Time to create a decentralized, blockchain-based GitHub (GitCoin?) and have every commit be a transaction on the chain. Nothing would ever be takedownable.
Git already has a blockchain; what you will need to do next is to make copies of the objects of the repositories on other servers as well. (However, I don't know if the blockchain includes tags on git (it seems to me that it might not but I don't know enough about it), although it does include objects. Fossil includes tags in the blockchain as well as files, commits, etc.)
I mean, torrenting is decentralised and not technically takedownable. But it was entirely possible to make it legally painful for people involved in it, as seen in eg. The Pirate Bay, megaupload or an entire cease-and-desist letter industry around individual torrenting users
Intentional noncompliance with copyright law can get you quite a distance, but there's a lot of money involved, so if you ever catch the wrong kind of attention, usually by being too successful, you tend to get smacked.
Github stores about 19 PB. That would cost about $20k a year on Filecoin. Filecoin currently has more supply than demand because it's speculation-driven right now.
Ooh, how about instead of being able to author a commit message, you're forced to let an LLM write it for you based on the diff since last commit.
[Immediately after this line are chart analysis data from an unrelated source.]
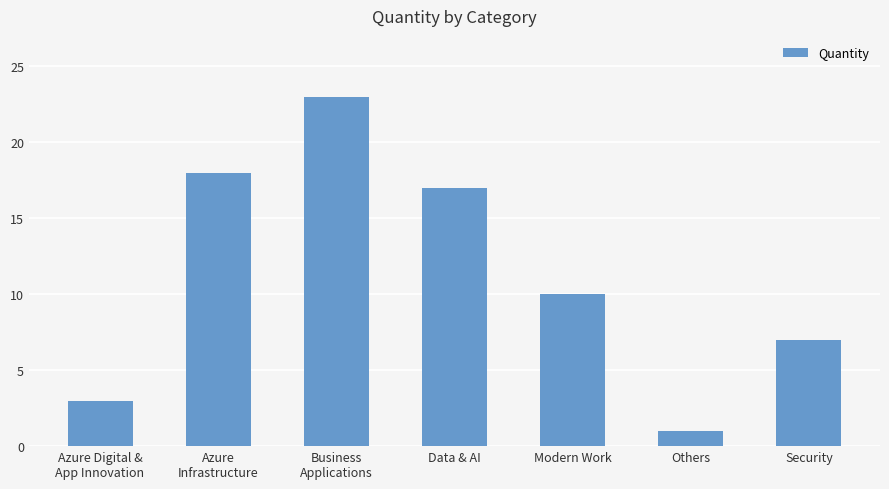

At which label is the value closest to 12?

Modern Work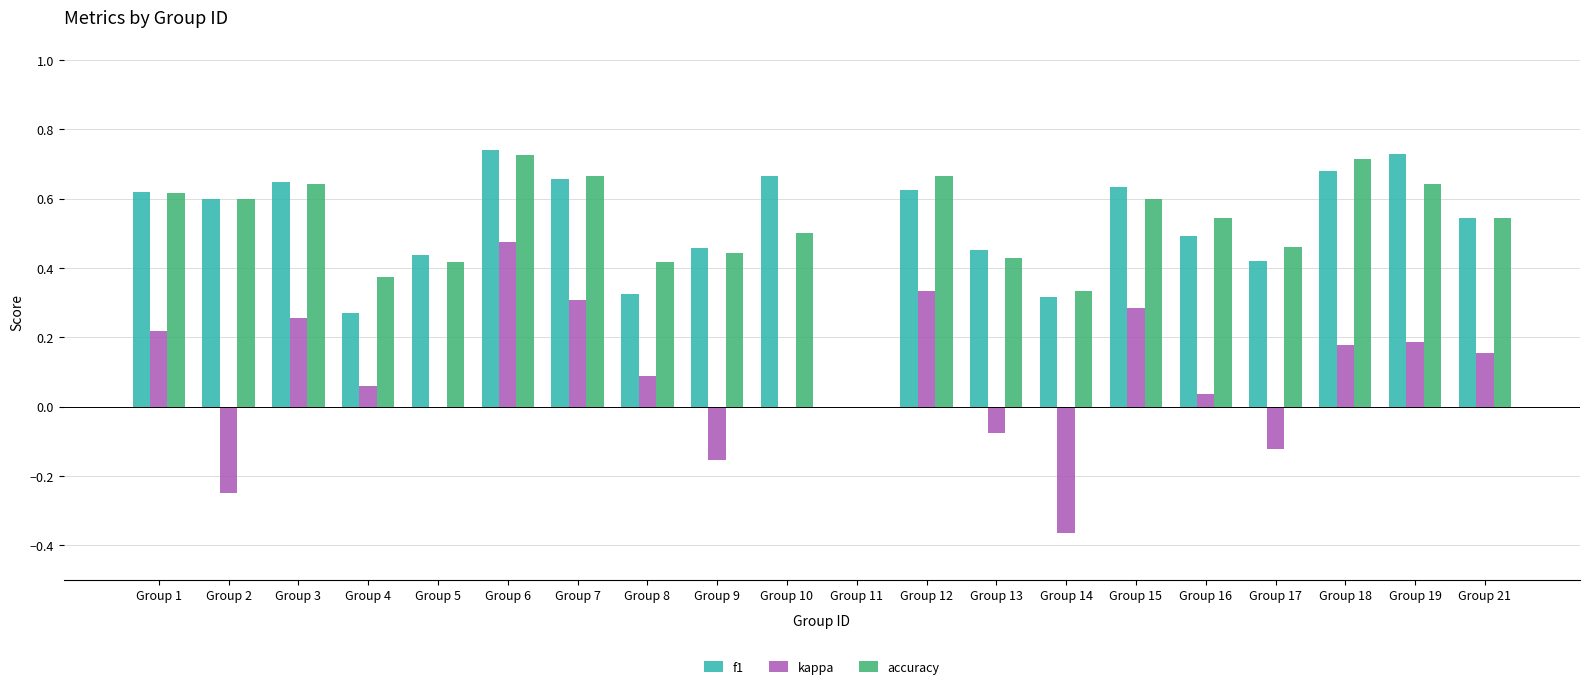

What is the sum of all f1 values?

10.3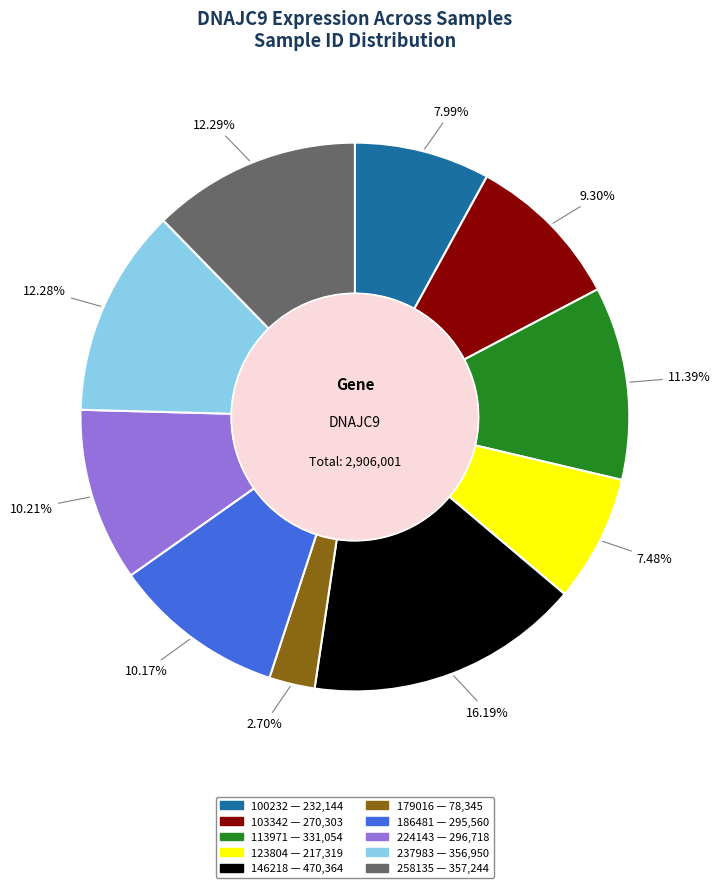

What portion of the pie excludes 237983?

87.7%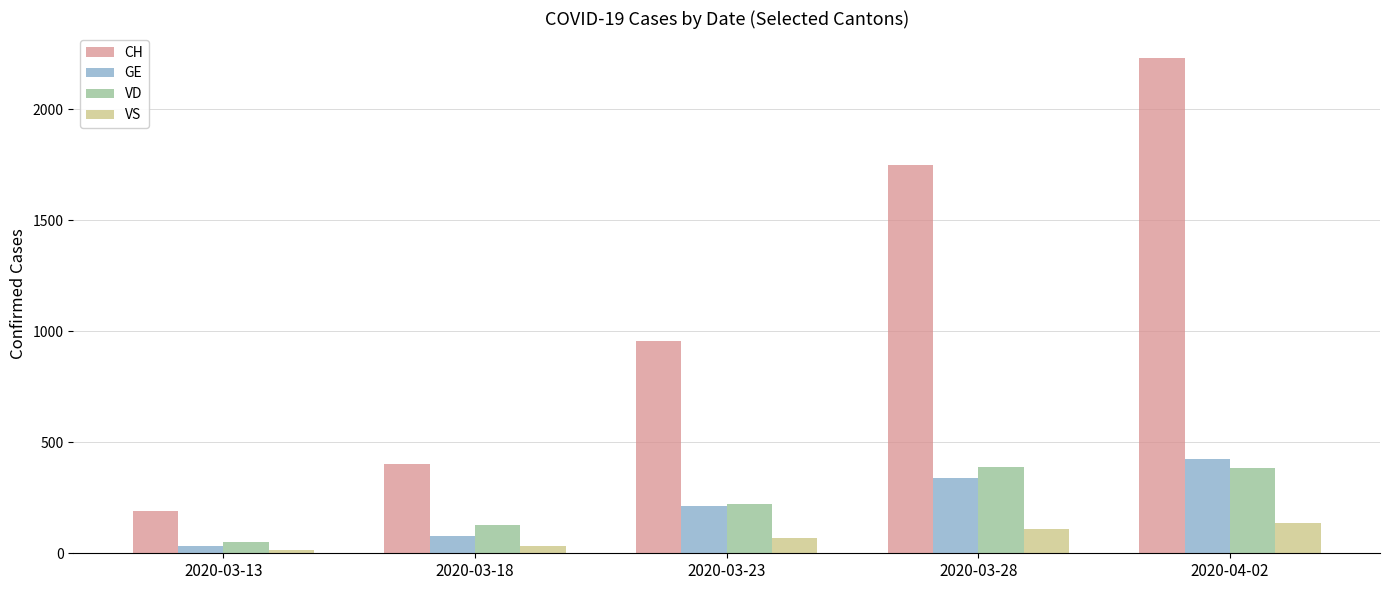

Is it true that VS equals 17 at 2020-03-13?

True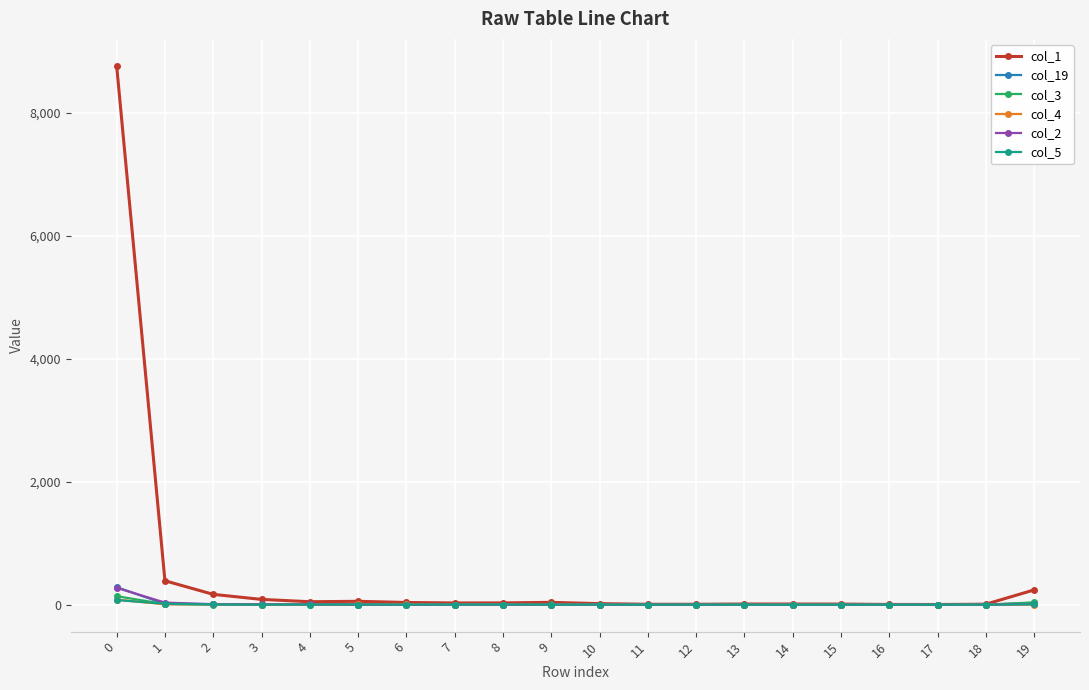

At how many categories does at least one series exceed 1052?

1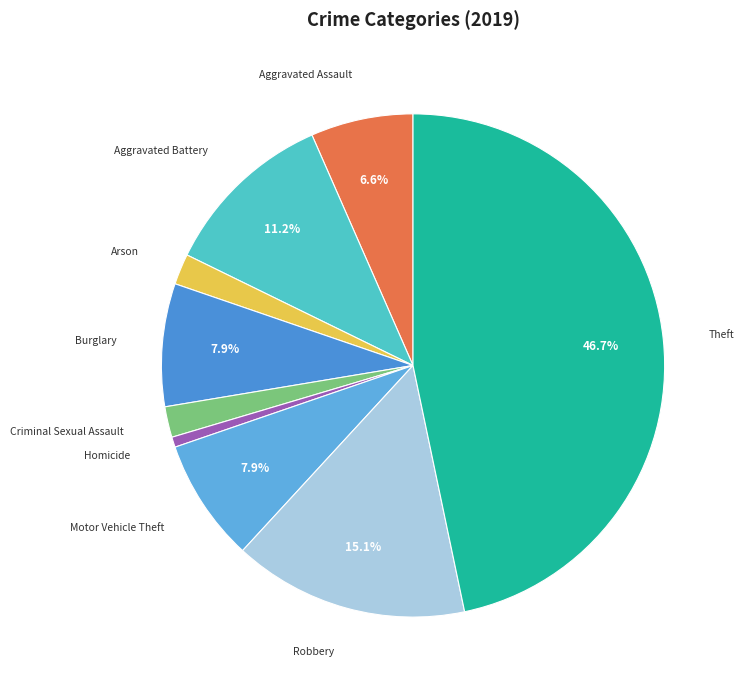

To the nearest percent, what is the combined percentage of Theft and Motor Vehicle Theft?

55%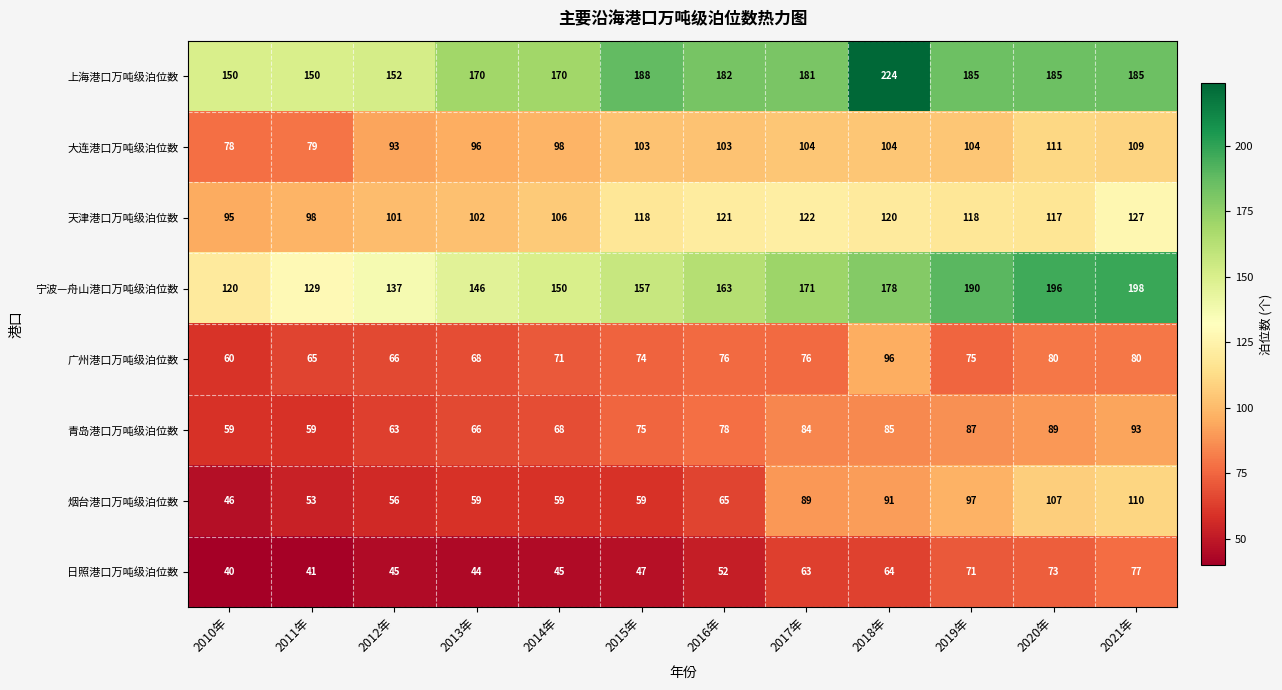

At 2013年, list the series in order from smallest to largest.

日照港口万吨级泊位数, 烟台港口万吨级泊位数, 青岛港口万吨级泊位数, 广州港口万吨级泊位数, 大连港口万吨级泊位数, 天津港口万吨级泊位数, 宁波—舟山港口万吨级泊位数, 上海港口万吨级泊位数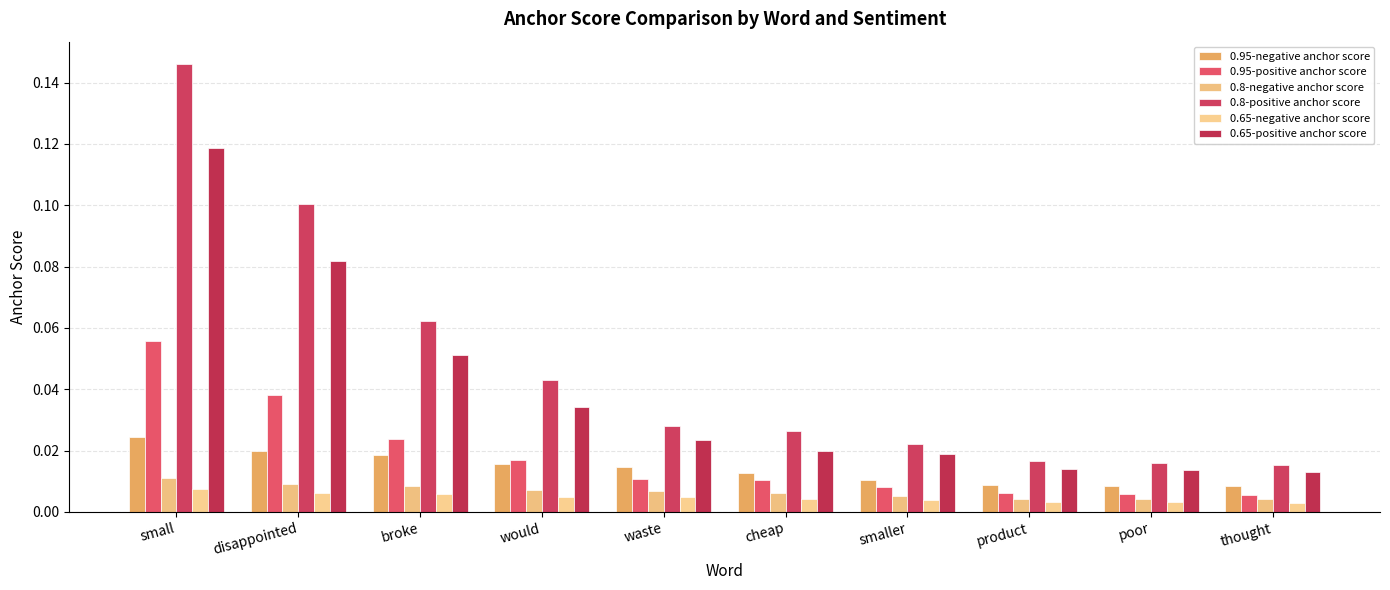

Reading left to right, transcribe all the data shown in this chart.

0.95-negative anchor score: small=0.0	disappointed=0.0	broke=0.0	would=0.0	waste=0.0	cheap=0.0	smaller=0.0	product=0.0	poor=0.0	thought=0.0
0.95-positive anchor score: small=0.1	disappointed=0.0	broke=0.0	would=0.0	waste=0.0	cheap=0.0	smaller=0.0	product=0.0	poor=0.0	thought=0.0
0.8-negative anchor score: small=0.0	disappointed=0.0	broke=0.0	would=0.0	waste=0.0	cheap=0.0	smaller=0.0	product=0.0	poor=0.0	thought=0.0
0.8-positive anchor score: small=0.1	disappointed=0.1	broke=0.1	would=0.0	waste=0.0	cheap=0.0	smaller=0.0	product=0.0	poor=0.0	thought=0.0
0.65-negative anchor score: small=0.0	disappointed=0.0	broke=0.0	would=0.0	waste=0.0	cheap=0.0	smaller=0.0	product=0.0	poor=0.0	thought=0.0
0.65-positive anchor score: small=0.1	disappointed=0.1	broke=0.1	would=0.0	waste=0.0	cheap=0.0	smaller=0.0	product=0.0	poor=0.0	thought=0.0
And that the LLM runs distributed on the blockchain, so it's monstrously slow, and has to be paid for with a 'gas' analogue so there's huge transaction fees as well.
That's the most techbro-brained idea I could come up with.
FOSS is and always was a scam, in order to feed tons of code to LLMs and kicking coders in the balls, so they could not monetize their work. And, noone cares about the licenses, everyone steals and robs whatever is at arms length.
This is not allowed under the LGPL, which mandates dynamic linking against the library. They copy-pasted FFmpeg code into their repo instead.